## Tindakan yang Diperlukan A
Tuliskan kembali bagian teks tentang PMI manufaktur Indonesia, mulai dari "Ada Warning dari" dan berakhir pada "manufaktur di Indonesia.".
## Tindakan yang Diperlukan B
Lanjutkan teks tentang PMI manufaktur Indonesia setelah kalimat terakhirnya.

## Teks yang Diberikan
• • • •

Ada Warning dari Manufaktur RI, Ini Reaksi Sri Mulyani

Tim Redaksi, CNBC Indonesia
Selasa, 29/11/2022 11:45 WIB
Foto: AFP via Getty Images/SONNY TUMBELAKA

Jakarta, CNBC Indonesia - Kinerja sektor manufaktur Indonesia mulai mengalami kontraksi dalam dua bulan terakhir. Hal ini ditandai dengan penurunan kinerja Purchasing Managers' Index (PMI) Manufaktur Indonesia.

PMI manufaktur Indonesia pada Oktober tercatat sebesar 51,8 atau turun dari capaian September sebesar 53,7. Penurunan ini dipicu oleh kondisi ekonomi global yang melambat.

Fenomena ini rupanya ditangkap oleh Menteri Keuangan Sri Mulyani Indrawati. Dia pun mengaku mulai waspadai sektor manufaktur di Indonesia.

• • • •

## Data untuk Ditinjau
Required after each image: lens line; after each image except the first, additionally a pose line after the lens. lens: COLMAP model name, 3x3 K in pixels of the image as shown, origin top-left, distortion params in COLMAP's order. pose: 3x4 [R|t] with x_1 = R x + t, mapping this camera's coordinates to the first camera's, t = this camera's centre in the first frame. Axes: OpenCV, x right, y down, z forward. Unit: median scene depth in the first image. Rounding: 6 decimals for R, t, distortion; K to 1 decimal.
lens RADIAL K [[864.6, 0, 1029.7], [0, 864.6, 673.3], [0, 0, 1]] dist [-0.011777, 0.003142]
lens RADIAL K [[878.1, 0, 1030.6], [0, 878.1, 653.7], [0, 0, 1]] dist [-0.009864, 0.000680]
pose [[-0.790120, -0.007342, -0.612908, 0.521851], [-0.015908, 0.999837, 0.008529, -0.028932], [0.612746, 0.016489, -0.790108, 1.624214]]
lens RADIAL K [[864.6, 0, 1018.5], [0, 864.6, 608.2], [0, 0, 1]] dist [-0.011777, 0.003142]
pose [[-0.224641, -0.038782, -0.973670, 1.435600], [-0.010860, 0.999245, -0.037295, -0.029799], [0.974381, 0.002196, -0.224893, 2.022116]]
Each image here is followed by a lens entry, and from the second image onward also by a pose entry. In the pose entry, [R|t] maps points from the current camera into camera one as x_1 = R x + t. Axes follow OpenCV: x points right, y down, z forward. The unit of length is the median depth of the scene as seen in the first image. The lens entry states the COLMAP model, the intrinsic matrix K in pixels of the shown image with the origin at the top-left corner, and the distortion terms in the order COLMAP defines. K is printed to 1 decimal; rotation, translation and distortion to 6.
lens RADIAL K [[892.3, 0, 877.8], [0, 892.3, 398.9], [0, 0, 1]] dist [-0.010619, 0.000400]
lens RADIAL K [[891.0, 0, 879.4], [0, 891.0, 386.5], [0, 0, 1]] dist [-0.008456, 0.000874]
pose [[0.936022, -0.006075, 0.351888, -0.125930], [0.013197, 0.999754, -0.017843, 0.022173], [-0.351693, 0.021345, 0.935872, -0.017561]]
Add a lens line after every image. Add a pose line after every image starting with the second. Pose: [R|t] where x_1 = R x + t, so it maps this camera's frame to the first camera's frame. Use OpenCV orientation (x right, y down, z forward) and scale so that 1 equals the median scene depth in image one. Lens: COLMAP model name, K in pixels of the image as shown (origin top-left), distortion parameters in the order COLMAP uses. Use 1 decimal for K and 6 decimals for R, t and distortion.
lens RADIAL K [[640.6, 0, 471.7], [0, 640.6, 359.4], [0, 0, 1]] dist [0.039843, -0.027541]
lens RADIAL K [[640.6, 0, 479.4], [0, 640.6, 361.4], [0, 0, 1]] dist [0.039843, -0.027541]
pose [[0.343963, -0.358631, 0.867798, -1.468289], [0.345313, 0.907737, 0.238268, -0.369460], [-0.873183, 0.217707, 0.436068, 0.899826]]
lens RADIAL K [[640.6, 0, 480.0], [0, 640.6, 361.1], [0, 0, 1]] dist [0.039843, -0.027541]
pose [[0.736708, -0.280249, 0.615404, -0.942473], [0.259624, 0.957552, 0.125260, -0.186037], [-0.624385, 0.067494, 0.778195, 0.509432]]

• • • •

## Jawaban Tugas A
Ada Warning dari Manufaktur RI, Ini Reaksi Sri Mulyani

Tim Redaksi, CNBC Indonesia
Selasa, 29/11/2022 11:45 WIB
Foto: AFP via Getty Images/SONNY TUMBELAKA

Jakarta, CNBC Indonesia - Kinerja sektor manufaktur Indonesia mulai mengalami kontraksi dalam dua bulan terakhir. Hal ini ditandai dengan penurunan kinerja Purchasing Managers' Index (PMI) Manufaktur Indonesia.

PMI manufaktur Indonesia pada Oktober tercatat sebesar 51,8 atau turun dari capaian September sebesar 53,7. Penurunan ini dipicu oleh kondisi ekonomi global yang melambat.

Fenomena ini rupanya ditangkap oleh Menteri Keuangan Sri Mulyani Indrawati. Dia pun mengaku mulai waspadai sektor manufaktur di Indonesia.

## Jawaban Tugas B
"Yang perlu kita lihat dan waspada adalah PMI Manufaktur kita. Selama 14 bulan ini ada di level ekspansif, namun di bulan terakhir adanya penurunan. Ini yang harus kita waspadai, karena menyangkut manufaktur yang penting," jelas Sri Mulyani dalam konferensi APBNKita, Kamis (24/11/2022).

Meskipun melambat, Sri Mulyani mencatat kapasitas produksi mengalami peningkatan dan mendekat level sebelum pandemi. "Sektor manufaktur sebetulnya terus meningkatkan kegiatan, hingga kapasitas produksi sama seperti sebelum pandemi," tuturnya.

Namun, Sri Mulyani masih ragu apakah level tersebut akan mampu bertahan dalam menghadapi gejolak perekonomian ke depan.

"Melihat level ini bisa dan harus bertahan di dalam menghadapi guncangan-guncangan global. Ini menjadi tantangan kita memasuki tahun 2023," ujar Sri Mulyani lagi.

Berbicara arah ke depan, kata Sri Mulyani pasti akan ada pengaruh faktor global yang harus diwaspadai. Meskipun pemerintah optimistis pertumbuhan ekonomi Indonesia masih dalam level yang kuat, namun tetap waspada. "Waspada karena melihat direction atau arahnya perlu kita waspadai," jelas Sri Mulyani.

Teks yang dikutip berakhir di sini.